WHAT NEEDS TO BE DONE |
Below is a listing; transcribe it exactly but without any images.

DATA |
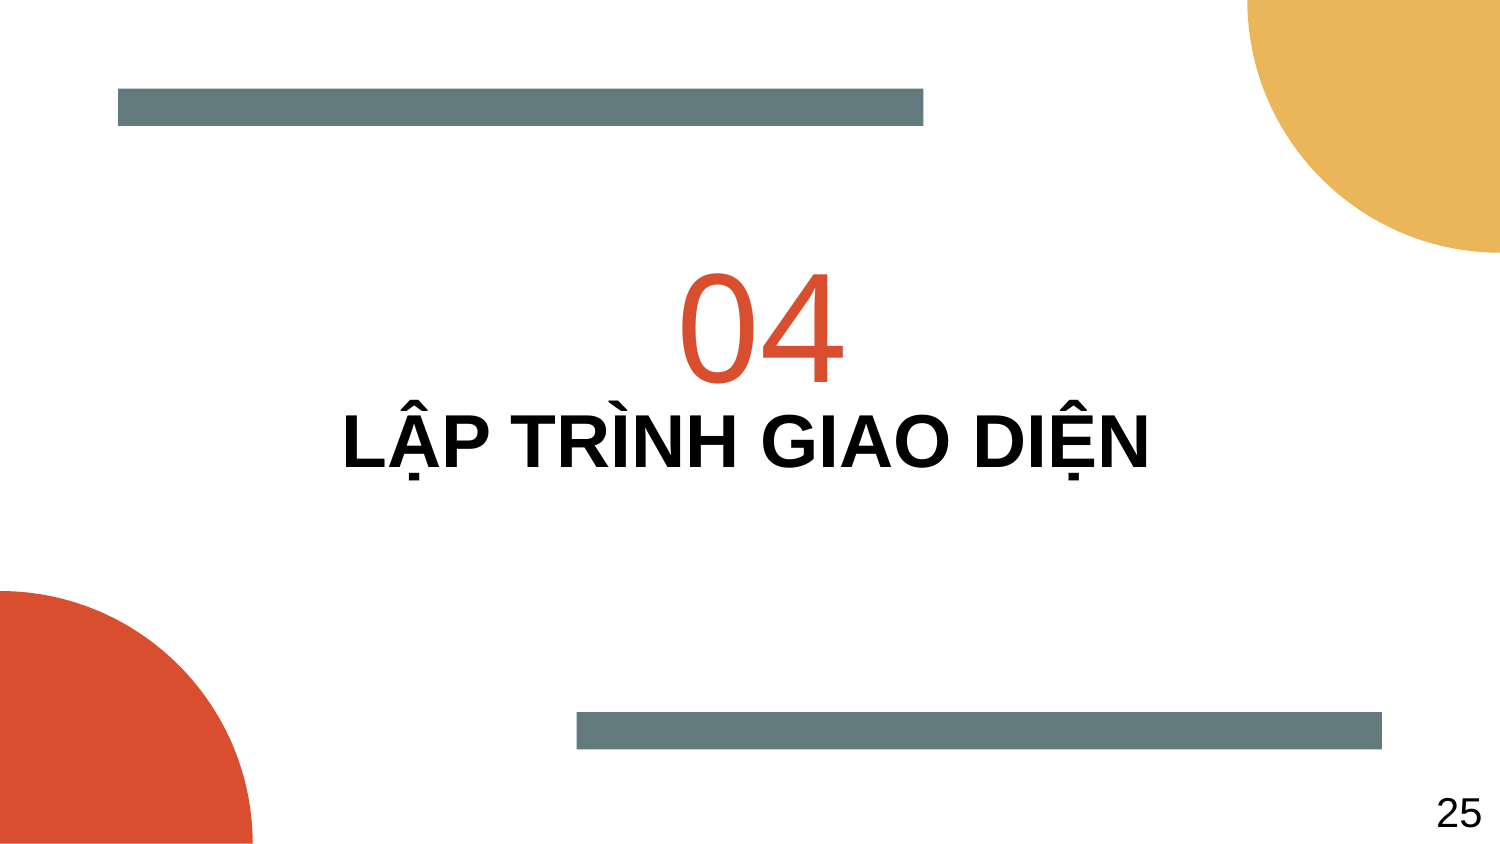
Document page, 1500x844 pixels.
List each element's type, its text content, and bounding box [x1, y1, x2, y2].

title 04 [620, 268, 902, 377]
text_box LẬP TRÌNH GIAO DIỆN [326, 377, 1195, 478]
text_box 25 [1419, 778, 1499, 843]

WRITTEN RESPONSE |
Document page, 1500x844 pixels.
List each element's type, its text content, and bounding box [x1, y1, x2, y2].

title 04 [620, 268, 902, 377]
text_box LẬP TRÌNH GIAO DIỆN [326, 377, 1195, 478]
text_box 25 [1419, 778, 1499, 843]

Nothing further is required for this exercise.